Mineralization on the Brisas Property
Brisas is a large resource of low-grade disseminated gold and copper mineralization of Precambrian greenstone type. The mineralization is hosted in a fine-grained volcanic rock that was deposited in a water-filled basin as sediment. The copper and gold mineralization was introduced into the rocks during deposition of the host and subsequently modified by metamorphism and tropical weathering.
Surface exposures of weathered rock are limited to the walls of small flooded pits, rare weathered outcrops and areas cleared by past surface mining activity. Intense weathering produced saprolites to a depth of 60 meters making drilling the primary tool used to define subsurface geology. The rocks encountered in drilling include oxide saprolite, sulfide saprolite and the hard or unweathered bedrock. Andesite tuff units defined in the hardrock include a series of vitric tuffs, lapilli tuffs and crystal tuffs. Based on megascopic and microscopic features, the andesite tuffs are interpreted to have been deposited in shallow water. All the rock units have been metamorphosed to greenschist facies. The andesite tuffs have been intruded by a series of basic dikes and sills and a large monzonite stock. The stock is confined to the east edge of the property.

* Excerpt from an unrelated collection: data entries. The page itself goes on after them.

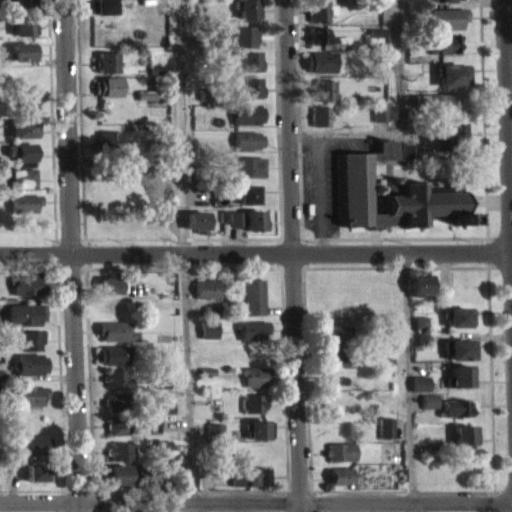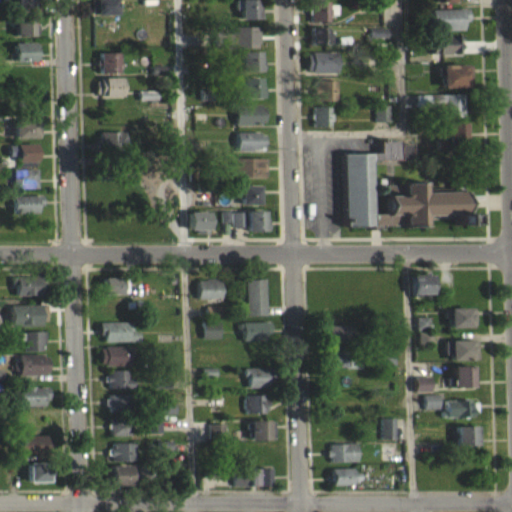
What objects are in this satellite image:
building: (101, 0)
building: (446, 4)
road: (480, 7)
building: (15, 8)
building: (101, 14)
building: (246, 17)
road: (294, 17)
building: (319, 19)
building: (446, 27)
road: (397, 28)
road: (48, 30)
road: (275, 30)
road: (77, 31)
building: (22, 35)
building: (375, 42)
building: (319, 45)
building: (443, 53)
building: (22, 60)
building: (248, 70)
building: (319, 70)
building: (105, 71)
building: (452, 84)
building: (106, 95)
building: (249, 96)
building: (323, 98)
building: (145, 103)
building: (21, 109)
building: (446, 112)
building: (378, 121)
building: (247, 122)
building: (319, 125)
road: (179, 126)
building: (24, 137)
road: (509, 138)
building: (450, 146)
building: (247, 149)
building: (109, 150)
building: (20, 161)
building: (247, 175)
building: (193, 182)
building: (23, 186)
building: (362, 189)
building: (247, 203)
building: (24, 212)
building: (414, 214)
building: (248, 229)
building: (196, 230)
road: (256, 252)
road: (70, 255)
road: (292, 255)
building: (418, 292)
building: (28, 294)
building: (108, 294)
building: (206, 297)
building: (254, 305)
building: (25, 323)
building: (459, 325)
building: (208, 338)
building: (253, 339)
building: (116, 341)
building: (335, 342)
building: (31, 349)
building: (458, 358)
building: (114, 364)
building: (333, 364)
building: (385, 366)
building: (29, 373)
road: (188, 381)
road: (405, 381)
building: (255, 385)
building: (458, 385)
building: (116, 387)
building: (419, 392)
building: (31, 404)
building: (114, 410)
building: (429, 410)
building: (252, 412)
building: (457, 416)
building: (165, 417)
building: (150, 434)
building: (117, 435)
building: (385, 436)
building: (259, 438)
building: (214, 439)
building: (464, 443)
building: (29, 453)
building: (119, 460)
building: (340, 461)
building: (35, 480)
building: (117, 483)
building: (248, 485)
building: (339, 485)
road: (256, 500)
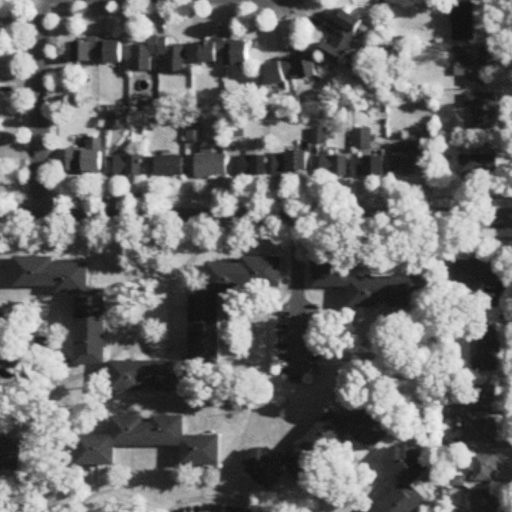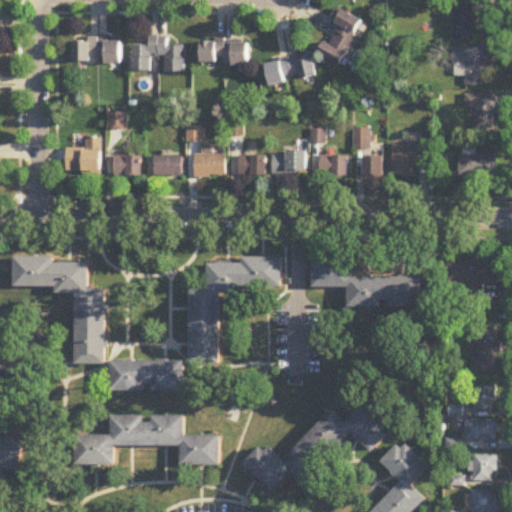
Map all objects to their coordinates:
building: (463, 24)
building: (342, 40)
building: (98, 52)
building: (225, 54)
building: (159, 58)
building: (471, 67)
building: (292, 71)
road: (39, 104)
building: (483, 112)
building: (361, 140)
building: (86, 159)
building: (407, 160)
building: (290, 164)
building: (210, 166)
building: (128, 167)
building: (169, 167)
building: (253, 167)
building: (478, 167)
building: (334, 168)
building: (374, 169)
road: (256, 196)
road: (255, 217)
road: (256, 238)
building: (473, 272)
road: (146, 275)
building: (367, 285)
road: (290, 291)
road: (296, 298)
building: (71, 301)
building: (225, 302)
building: (7, 328)
road: (147, 343)
building: (486, 348)
road: (29, 359)
road: (266, 363)
road: (227, 365)
building: (148, 377)
building: (485, 398)
road: (63, 410)
building: (482, 431)
building: (148, 443)
building: (318, 448)
building: (10, 454)
road: (348, 460)
building: (485, 468)
road: (168, 481)
building: (405, 481)
road: (200, 498)
road: (38, 499)
road: (213, 499)
building: (485, 501)
road: (241, 504)
road: (8, 509)
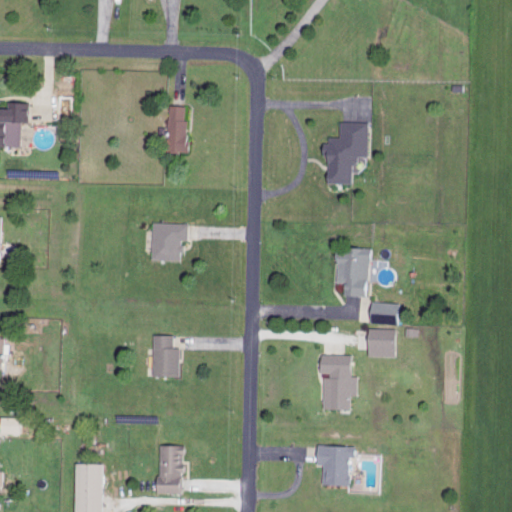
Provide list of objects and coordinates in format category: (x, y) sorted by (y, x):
road: (292, 45)
building: (15, 120)
building: (182, 126)
building: (351, 149)
road: (245, 161)
building: (2, 236)
building: (173, 238)
building: (358, 268)
building: (388, 310)
road: (303, 317)
building: (387, 340)
building: (3, 349)
building: (170, 354)
building: (343, 378)
building: (13, 422)
building: (176, 466)
building: (3, 476)
building: (94, 486)
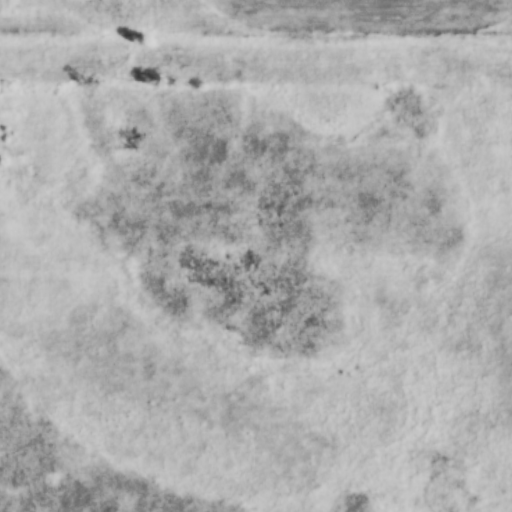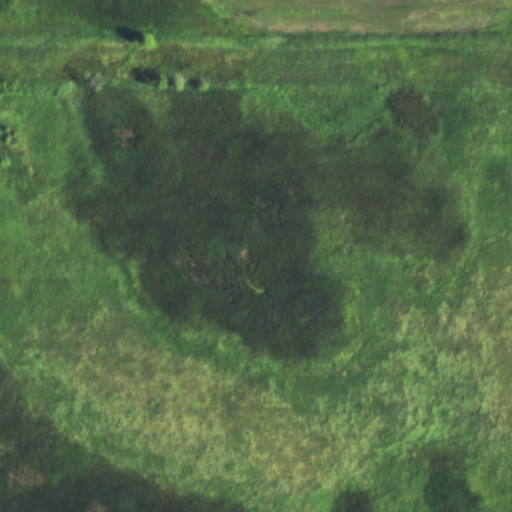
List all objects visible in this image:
road: (256, 64)
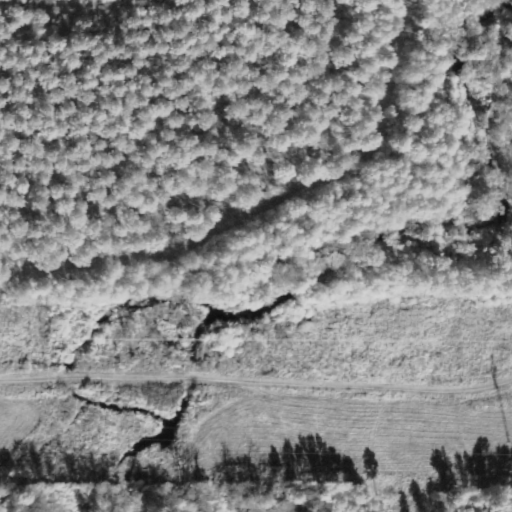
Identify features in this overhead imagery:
power tower: (508, 439)
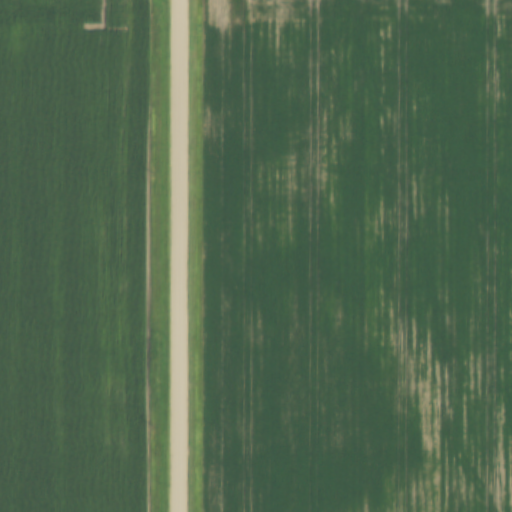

Geologic structure of the property
Geologic correlation has identified a stratigraphic sequence from top to bottom of: 1) a thick unit of vitric tuff; 2) a two hundred meter thick unit consisting of mixed lapilli tuffs, crystal tuffs and vitric tuffs characterized by rapid vertical and lateral textural changes, 3) a series of thicker, more consistent crystal tuffs, vitric tuffs and lapilli tuffs. The structure of the property is very simple. The tuffs dip shallowly to the west and strike north-south. Very little faulting has been identified and those faults identified are the sites of the basic dikes. Movement along these faults is minimal and often there appears to be no movement at all.
Ore grade mineralization is stratabound and strataform within the 200-meter thick unit characterized by rapid vertical and horizontal changes. Mineralization follows this unit down from the surface and is open at depth. In addition, the deposit is open to the southwest. Three basic types of mineralization exist. Oxide mineralization, restricted to the oxide saprolites, is gold only and makes up about four percent of the total mineralization. Massive sulfide mineralization, as both laminated sulfides and quartz-tourmaline-sulfide breccia pipes, has been identified on the surface and from drilling.
The Blue Whale is an example of this type of mineralization. It contains relatively high-grade copper and gold mineralization. The Blue Whale makes up only a small percentage of the total deposit. The majority of the mineralization is disseminated sulfide mineralization in discrete pyrite grains within the tuffs and as narrow restricted quartz-carbonate-pyrite veinlets. These veinlets often contain visible gold. The disseminated mineralization can be further subdivided into a copper-gold-pyrite mineralization and a pyrite-gold mineralization. The sulfide saprolite and the underlying weathered rock unit are unoxidized and contain typical disseminated sulfide mineralization. The copper-gold-pyrite mineralization dominates the northern portion of the deposit while the gold-pyrite mineralization dominates the southern portion of the orebody. Alteration within the deposit includes massive carbonate often associated with epidote and chlorite. The character of the mineralization and the alteration is consistent with typical gold-in-greenstone type deposits found elsewhere in the world’s greenstone-granite terrenes.